Korban manipulasi biasanya akan merasa tidak nyaman atau tidak menginginkan sesuatu hal yang dilakukan padanya, tapi orang itu tak mampu untuk menolaknya. Ketidakmampuan untuk menolak itu bisa terjadi secara fisik, psikis, atau mereka tidak punya pilihan, atau juga karena tidak bisa keluar dari situasi tersebut.
"Pelaku manipulasi itu menanamkan benih-benih keraguan pada pada orang-orang hingga orang tersebut meragukan sendiri ingatan, kemampuan berpikir, persepi, sehingga orang itu tidak bisa membuat keputusan yang clear dalam satu hubungan," ujar psikolog Ika Putri Dewi dari Yayasan Pulih dalam webinar "Campus Online Talkshow: Manipulasi dalam Relasi" yang diselenggarkan oleh The Body Shop, Rabu, 10 Februari 2021.
Baca Juga
Advertisement
Dalam suatu relasi, tentu dilalui dengan proses awal yang indah, ada kasih sayang, cinta, perhatian, dan sebagainya. Namun, di tengah-tengah proses, pelaku mampu mempengaruhi seseorang agar berbuat sesuai dengan keinginannya.
"Tapi, korban itu atau orang yang diperlakukan secara manipulatif itu merasa bingung, apakah sesuatu yang akan dilakukannya sebagai sesuatu yang wajar atau tidak," ujar Ika.

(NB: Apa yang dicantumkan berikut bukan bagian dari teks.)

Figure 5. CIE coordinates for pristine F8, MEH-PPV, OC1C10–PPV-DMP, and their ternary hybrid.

Dalam konteks hubungan lelaki dan perempuan, misalnya, pelaku manipulatif itu berusaha untuk mempengaruhi pandangan korban. Ika mengatakan relasi kuasa itu bisa berupaya hubungan dosen dengan mahasiswa, atasan dan bawahan.
"Perilaku manipulasi itu bisa memanfaatkan relasi kuasa itu apa yang dikehendaki untuk memuaskan kebutuhannya," kata Ika. "Ketika proses manipulasi itu terjadi terus-menerus, maka akan memunculkan dampak yang menyakitkan bagi korban," imbuh dia.

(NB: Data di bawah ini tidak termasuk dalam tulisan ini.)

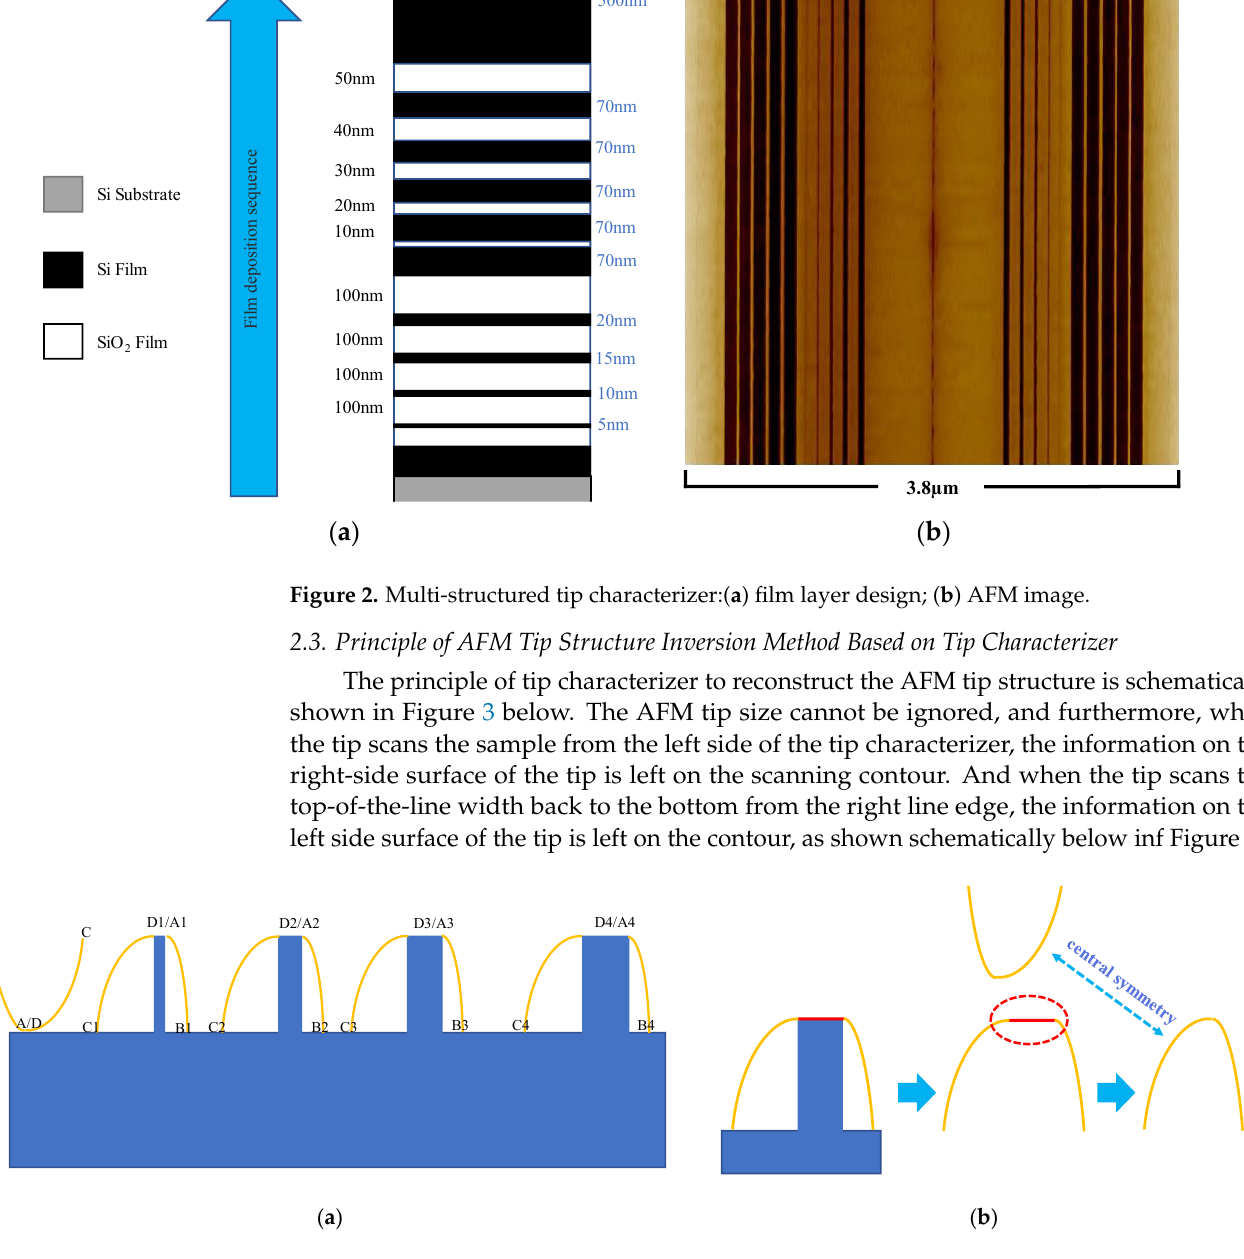
Figure 4. The principle of tip characterizer to reconstruct the AFM tip depth to width ratio. 3. Results 3.1. Tip Characterizer Fabrication and Traceable Measurements According to the multi-structured tip characterizer film structure design in the pre- vious section, the TEM scan pattern of the overall structure of our completed Si/SiO 2 mul- tilayer film grating sample is shown in Figure 5 below. The tip characterizer was fabri- cated by cutting the whole deposited sample into the same size, so the film structure be- tween the samples is almost the same.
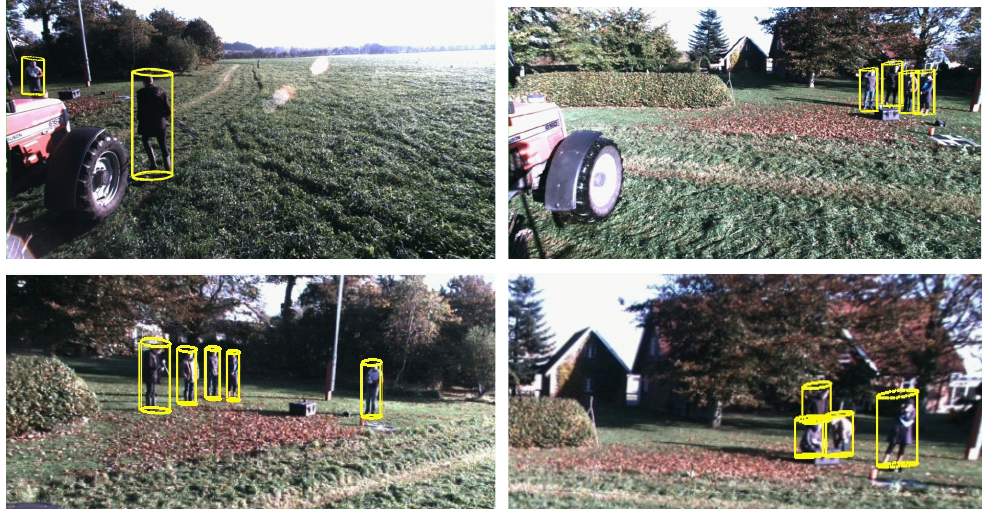
Figure 6. 3D pedestrian labels and annotated image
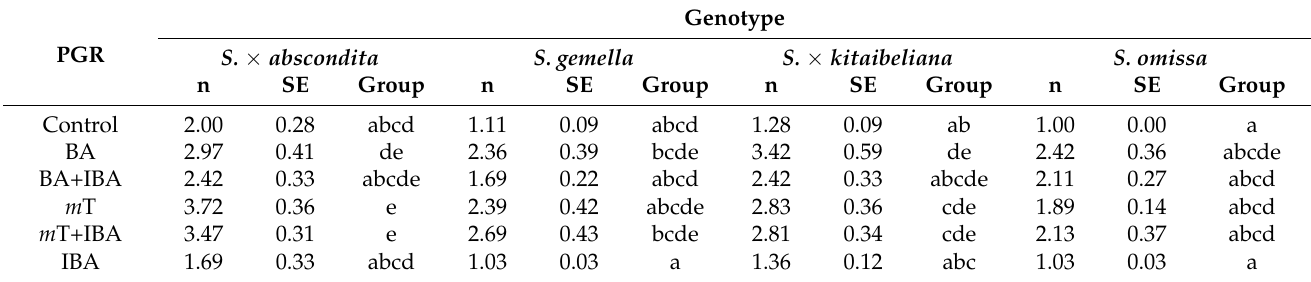
Table 1. The effect of interaction between the genotype and the PGR treatment on the mean number of shoots per explant in Sorbus species (n). The term SE denotes corresponding standard error; group shows significant differences according to Tukey’s range test ( p -value =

Saksikan Video Pilihan di Bawah Ini:
Sempat Dicaki dan Dimaki
Dalam kesempatan itu, Hannah Al-Rashid menceritakan tentang dampak yang menyakitkan dari manipulasi dalam suatu relasi. Ia mencontohkan sempat berpacaran dengan lelaki yang awalnya merupakan teman.

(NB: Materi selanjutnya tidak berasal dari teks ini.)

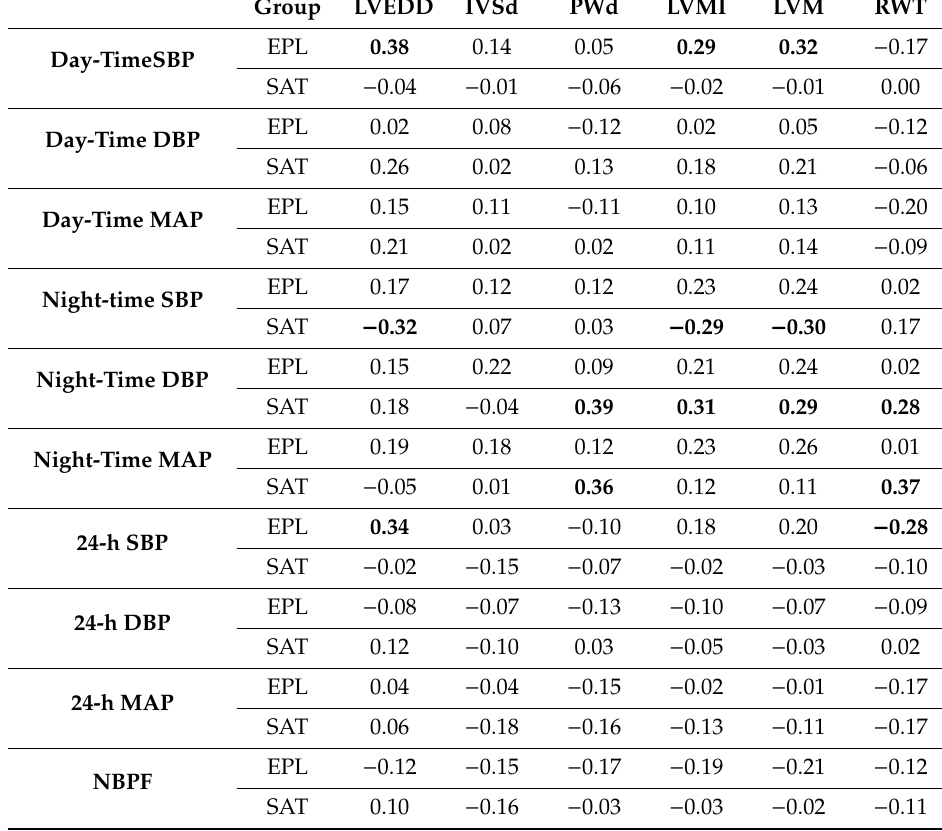
Table 5. Relationship (Spearman’s correlation coe ffi cients) between changes in BP (between Visit 1 and 2) and changes in echocardiographic parameters after 6 months in eplerenone-treated and in placebo group. Statistically significant correlations are marked in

Namun saat sudah berpacaran, lelaki itu sangat manipulatif terhadap dirinya. Selain manipulatif, pacarnya itu juga cenderung obsesif.
"Idiom-idiom yang dilontarkan sangat kasar dan bahkan ia merendahkan saya setiap hari, bahkan saya dicaci maki. Padahal, tidak sepantasnya saya diperlakukan seperti itu," ujar Hanna.
Meski dalam kondisi seperti itu, ada sesuatu yang membuatnya tidak tega hingga susah keluar dari relasi itu. "Jika ada sesuatu, dia selalu janji untuk memperbaiki diri, janji untuk berubah," tutur Hanna yang kemudian memutuskan hubungan asmaranya.
Wakil Direktur Bidang Advokasi HopeHelps Universitas Indonesia (UI), Nasya Ayu Dianti mengatakan mereka yang menjadi korban manipulasi itu sering bingung apa yang terjadi pada korban karena kesalahannya atau kesalahan orang lain. Ia mengatakan korban-korban yang berada dalam kondisi seperti itu harus diberdayakan.
"Hal itu perlu dilakukan agar mereka bisa mengambil keputusan yang benar-benar sehat untuk dirinya sendiri agar keluar dari situasi yang manipulatif itu," kata Nasya.
Berdasarkan pengalamannya di HopeHelps UI, pelaku manipulatif itu banyak orang yang sudah dikenal baik dengan korbannya. Dalam laporan tahunan HopeHelps UI pada 2020, sebanyak 38,5 persen itu merupakan teman sendiri. Sementara, 10,3 persen itu pelaku adalah pacarnya dan dalam kasus-kasus tertentu, ternyata pelaku kekerasan seksual itu merupakan mantan pacarnya.